La véritable consistance de la consultation est ailleurs :  dans la façon dont les échanges auront permis (ou non) d’intégrer des aménagements/améliorations du projet de l’employeur attendus par les salariés.

Cela suppose, dans un préalable qui est loin d’être toujours observé, la volonté de tous les acteurs et les postures qui en découlent, de donner un véritable contenu à la consultation, avec la capacité de travail qui l’accompagne et surtout celle de jouer pleinement son rôle tout en acceptant la légitimité de celui de l’autre.

Mais si la qualité des consultations a pu longtemps être polluée par une posture d’opposition des élus, assez largement cultivée par les organisations syndicales, la réforme du CSE, en parallèle de la perte d’influence des syndicats et de l’engagement des salariés, a abouti dans de nombreux cas à des instances certes moins chahutées, mais en revanche davantage réduites à de simples chambres d’enregistrement et avec toujours aussi peu d’influence sur les projets de l’entreprise.

Cette tendance se nourrit de la confusion, plus ou moins volontaire, notamment de la part des employeurs, entre le devoir d’information, préalable indispensable mais non suffisant, et celui de la consultation elle-même. La profusion et la transparence affichée des informations partagées avec lesquelles les directions « expliquent » ce qu’elles font et pourquoi elles le font, leur permet souvent de valoriser tout le respect qu’elles ont ainsi des prérogatives du CSE, tout en leur permettant de consacrer d’autant moins de temps et d’énergie aux échanges qui pourraient conduire à « discuter » sur le fond des projets. Beaucoup d’élus et notamment les moins expérimentés, s’en contentent eux-mêmes, considérant plutôt la bonne volonté de l’employeur que la perte d’utilité que leur véritable mission devrait leur permettre de jouer.

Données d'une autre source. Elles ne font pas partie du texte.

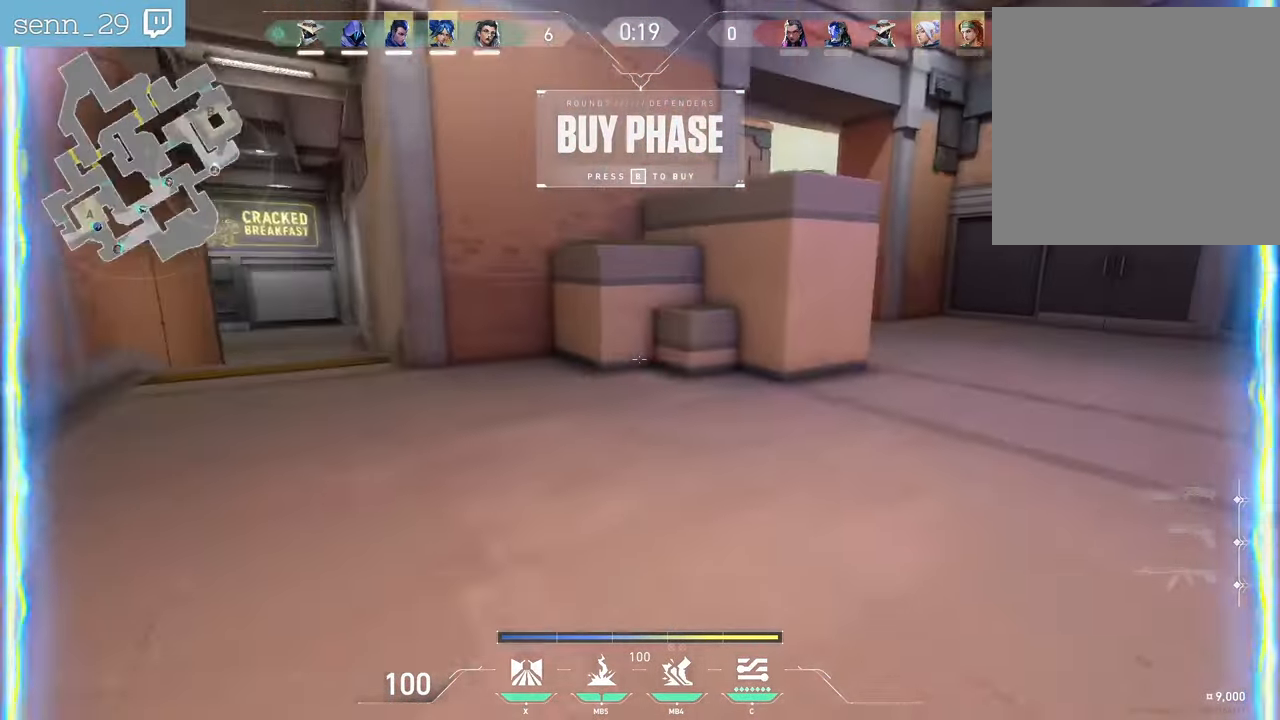
Gameplay with keyboard and mouse; each line is a JSON object with the keys and mouse buttons held at the frame after it. "events" lists presses ("down") and releases ("up") of "a", "ctrl", "d", "e", "f", "q", "r", "s", "shift", "space", "tab", "z", "mouse_left", "mouse_wheel", "mouse_right", "mouse_mb4" and "mouse_mb5" between this image and that frame as [ms after this image, input, new state], when the widget could be followed in between. "mouse_left", "mouse_wheel", "mouse_right", "mouse_mb4", "mouse_mb5" = the "left", "wheel", "right", "mb4", "mb5" buttons of the "mouse" list. No other keys are recorded. "wheel" means that the mouse wheel is clicked or scrolled. Not read: mouse_move.
{"keys": ["z"], "mouse": [], "events": [[33, "q", "up"], [233, "s", "up"], [400, "z", "down"]]}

Les principes en sont pourtant simples : l’employeur, de par ses obligations légales et/ou sa propre volonté, peut informer sur des faits (la situation commerciale ou financière) ou des actions mises en place, y compris antérieurement aux échanges avec le CSE, dès lors qu’elles sont sans impact direct sur les conditions de travail et relèvent bien de l’exercice courant de son pouvoir de direction.

Sur les projets à impact, la consultation, elle, pour avoir le moindre sens, est forcément préalable à la décision et plus encore à la mise en œuvre par l’employeur puisque c’est son objet même : elle doit permettre aux élus « d’éclairer la décision de l’employeur », c’est-à-dire potentiellement de l’infléchir, dans le sens des attendus de la collectivité de travail. Et nombreux sont les projets que j’ai pu suivre, impactant l’organisation et/ou l’aménagement ou la durée du travail et qui auraient gagné, pour toutes les parties et sans remettre en cause le pouvoir de direction de l’employeur, à une meilleure évaluation des impacts, une meilleure écoute des attentes, une meilleure prise en compte des conditions d’acceptabilité et donc de condition de réussite.

Certaines déclinaisons du droit, dont les instigateurs ont manifestement eux-mêmes perdu en route le principe et l’ambition première, concourent à entretenir cette confusion. Par exemple sur la formation lorsque les obligations de consultation concernent, non seulement le plan de l’année à venir, qui peut encore effectivement être (ou pas) amendé, mais aussi celui de l’année écoulée, par définition terminé et qui réduit bien le concept de consultation à l’expression d’une appréciation sur ce qui a été fait. Mais dans les deux cas et pour renforcer la parabole de nos amis scandinaves, on dit bien d’ailleurs que le CSE « rend un avis », sur sollicitation de l’employeur, avec pour principal effet de le priver du pouvoir de prétendre que ce dernier n'a pas klaxonné.